ハイブリッドアイアンのその他のメリットは、“ダフりにくい“ということだ。心弾む土曜日のゴルファーを一瞬にして別人に変えてしまうのは、慢性的な「ダフリ病」だ。まるで”ドレスを着たノーマン・ベイツ“のように。(ノーマン・ベイツは映画「サイコ」の二重人格の登場人物。
「ドレスを着た...」は本来の姿ではない別の人格の例え)そうならないために、この「ランチャー XL Halo」アイアンは、「ノーマン(ダフる自分)」を寄せ付けない『プログレッシブ・ソール・テクノロジー』が特徴となっており、ロングアイアンでの「グライドレール」、ミドルアイアンでの「V Sole」、そしてショートアイアンではクリーブランドの「スマートソール」ウェッジと同様「3段ソール」がそれに当たる。
「今回のモデルのクラブヘッドは、我々が製造したどの世代のものよりも大きい」とブランスキー氏。「我々が実現したいのは、プレーヤーが望む“芝の抜け”を実現すること。確かに大型ヘッドだが、ツアープロのような素晴らしい芝の抜け感を可能にしている」。
ロフト別の「溝」も興味深い点だ。4番から7番アイアンまではワイドでフラットな溝になっており、スピン量を軽減し飛距離が出るようになっている。一方、8番アイアン以下は、間隔が狭く、深いスピン量の多いウェッジ用の溝が採用されているのだ。
ロフト:立てるべきか?立てないべきか?
我々の『Most Wanted』のテストにおいて、クリーブランドの前世代ハイブリッド系アイアンは「寛容性」「正確性」そして「ストロークス・ゲインド」で素晴らしい記録を残した。しかし前述の通り「飛距離」では下位に沈んでおり、ロフト角がその要因となっている。
「初級者向けアイアン」のカテゴリーは、各モデル7番アイアンで26度と27度ばかりだが、クリーブランドのロフト角は「30度」のままなのだ。これでは“一番飛ぶ”ということはないだろう。

▶ [課題一覧]:
[a] 本文のうち「ロフト別の」で始まる段落を、主な事実を残したまま箇条書きに書き直せ。
[b] 本文について、次の問いにそれぞれ短く答えよ。
(i) ショートアイアンの「3段ソール」は、クリーブランドのどのウェッジと同様のものか。
(ii) 『Most Wanted』のテストで、前世代のハイブリッド系アイアンが下位に沈んだ項目は何か。
(iii) クリーブランドの7番アイアンのロフト角は何度か。
[c] クリーブランドのアイアンのロフト角を論じた本文を、最後の文の後から書き継げ。
この後の行は、本文とは別の出典から取ったものである。

▶ [データ抜粋]:
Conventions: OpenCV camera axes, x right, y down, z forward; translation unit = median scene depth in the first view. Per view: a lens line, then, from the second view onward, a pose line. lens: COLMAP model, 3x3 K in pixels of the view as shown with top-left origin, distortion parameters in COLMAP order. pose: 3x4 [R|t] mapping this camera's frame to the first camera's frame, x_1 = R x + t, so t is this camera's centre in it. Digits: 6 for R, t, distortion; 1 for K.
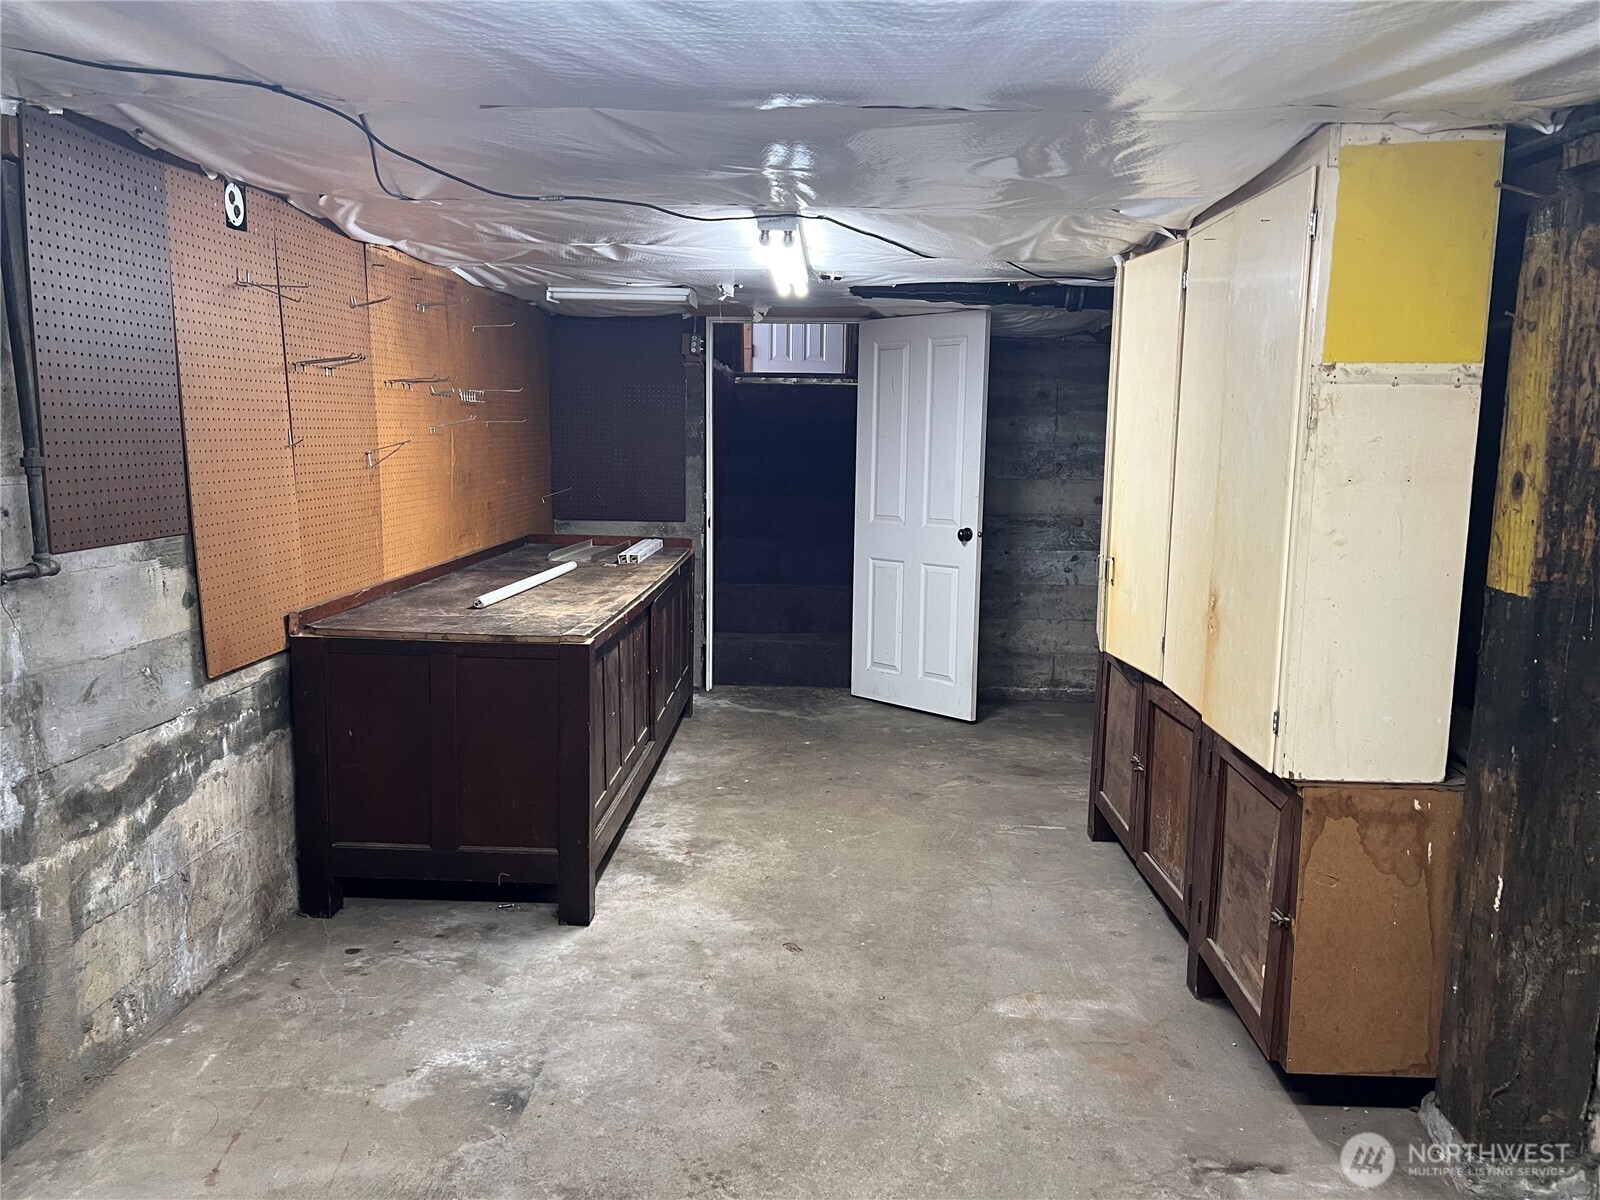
lens RADIAL K [[1215.3, 0, 794.8], [0, 1215.3, 598.5], [0, 0, 1]] dist [0.071773, -0.057479]
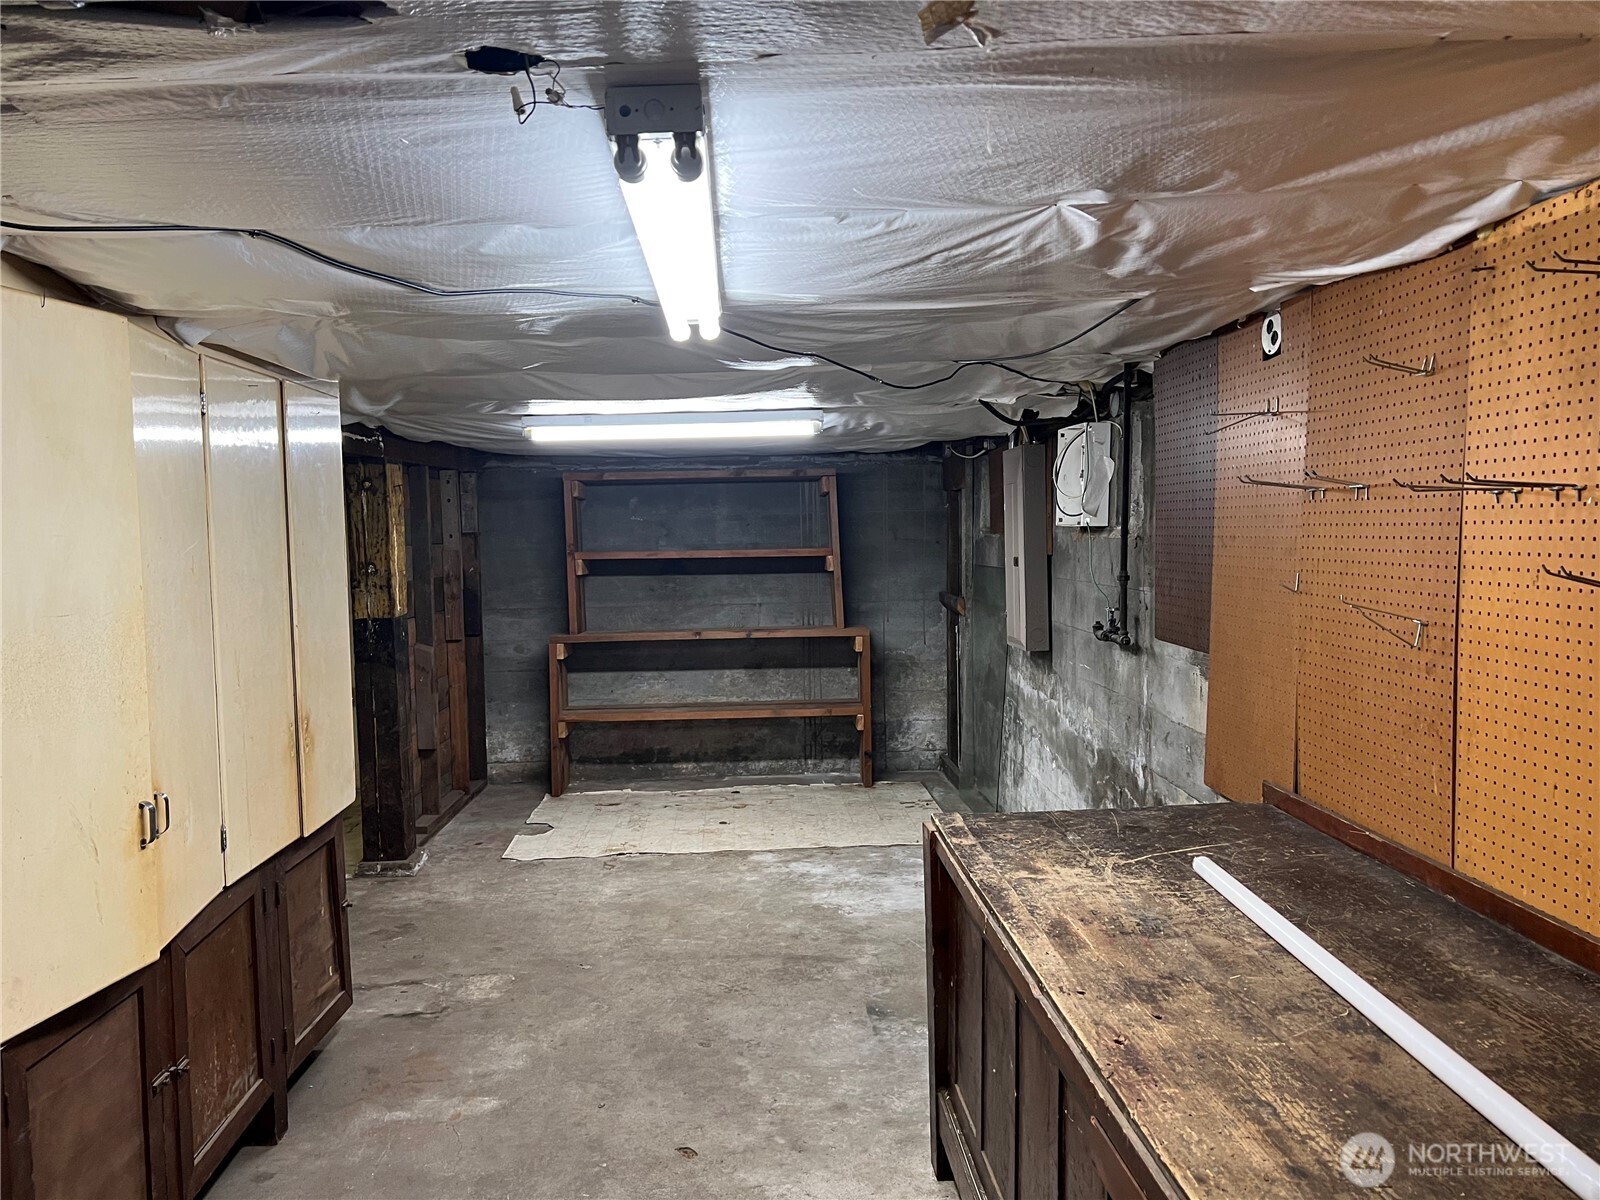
lens RADIAL K [[1215.3, 0, 794.2], [0, 1215.3, 601.5], [0, 0, 1]] dist [0.071773, -0.057479]
pose [[-0.996453, 0.011384, -0.083375, -0.010692], [-0.005079, 0.980864, 0.194626, -0.311574], [0.083996, 0.194359, -0.977328, 2.007011]]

▶ [課題の解答]:
[a]
- 溝の形は番手ごとに異なる。
- 4番〜7番アイアン:ワイドでフラットな溝。スピン量を軽減し、飛距離が出る。
- 8番アイアン以下:間隔が狭く深い、スピン量の多いウェッジ用の溝。

[b]
(i) 「スマートソール」ウェッジ
(ii) 飛距離
(iii) 30度

[c]
「市場に遅れることなくゴルファーに最大の飛距離を提供することは大変なことだ」とブランスキー氏。「しかし、我々としてはプレーヤーに飛ばしてもらいたい。どのメーカーも飛距離競争に挑んでいるが、我々にはこの大型ヘッドというアドバンテージがあり、ストロングロフトに対抗しうる低・深重心を実現するための技術力もある」。
また、「ランチャー XL Halo」アイアンは、ドライバー、フェアウェイウッド、そしてハイブリッドと同様、『Action Mass CB(アクションマスCB)』カウンターウェイトを採用。シャフトのバット部(グリップの端の内側)に8gのウェイトを搭載している。
ブランスキー氏は「キャスト(ダウンスイングの際にクラブの角度が保たれなくなる現象)する傾向のあるゴルファーにとっては若干のメリットがあるだろう。この『カウンターウェイト』により、トップ・オブ・スイングでより良い位置に入るのを助け、さらにより効率よくスイングことが可能になる」。
さらにクリーブランドでは『アキュラシー・ビルドオプション(一貫性を高めるために意図的にヘッドスピードを少しだけ遅くするためのオプション)』をこのモデルに採用しており、各番手とも1/2インチ短くすることが可能。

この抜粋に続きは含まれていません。